╭─ STUDY MATERIAL

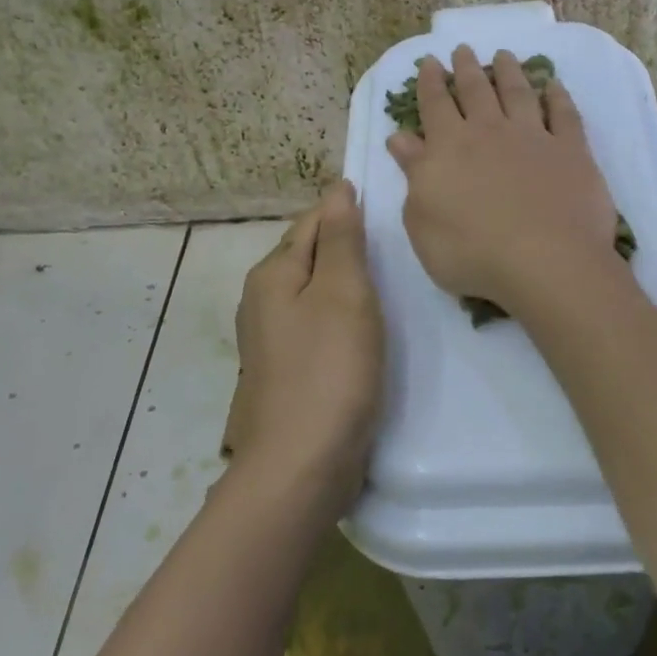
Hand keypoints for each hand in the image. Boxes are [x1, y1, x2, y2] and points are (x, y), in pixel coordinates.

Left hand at [220, 181, 383, 518]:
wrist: (301, 465)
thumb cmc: (329, 371)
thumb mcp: (343, 294)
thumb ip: (340, 240)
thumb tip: (337, 190)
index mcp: (272, 273)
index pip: (313, 221)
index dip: (347, 210)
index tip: (388, 210)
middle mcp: (262, 300)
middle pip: (309, 255)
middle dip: (345, 245)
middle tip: (394, 245)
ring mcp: (271, 339)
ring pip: (314, 292)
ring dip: (345, 282)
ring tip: (386, 281)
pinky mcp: (287, 370)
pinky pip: (316, 326)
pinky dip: (341, 317)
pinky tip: (364, 328)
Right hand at [385, 45, 619, 316]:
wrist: (545, 261)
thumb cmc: (471, 252)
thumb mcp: (422, 221)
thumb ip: (414, 174)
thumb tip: (401, 138)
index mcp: (449, 148)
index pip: (435, 105)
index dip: (431, 82)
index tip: (430, 62)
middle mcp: (490, 132)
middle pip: (476, 91)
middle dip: (467, 68)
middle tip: (463, 49)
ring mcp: (534, 137)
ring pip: (518, 93)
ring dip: (509, 72)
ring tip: (504, 55)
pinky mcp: (571, 151)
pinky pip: (564, 114)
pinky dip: (558, 97)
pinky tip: (554, 86)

╰─

> _WHAT IS BEING ASKED_: Every line above from the line with "wrist: (545, 261)" to the line with "ring pip: (518, 93)" is wanted, ends included; write them out exactly and add no other line.

> _ANSWER AREA_:
wrist: (545, 261)
thumb cmc: (471, 252)
thumb mcp: (422, 221)
thumb ip: (414, 174)
thumb tip: (401, 138)
index mcp: (449, 148)
index pip: (435, 105)
index dip: (431, 82)
index tip: (430, 62)
middle mcp: (490, 132)
middle pip: (476, 91)
middle dip: (467, 68)
middle tip: (463, 49)
ring mcp: (534, 137)
ring pip: (518, 93)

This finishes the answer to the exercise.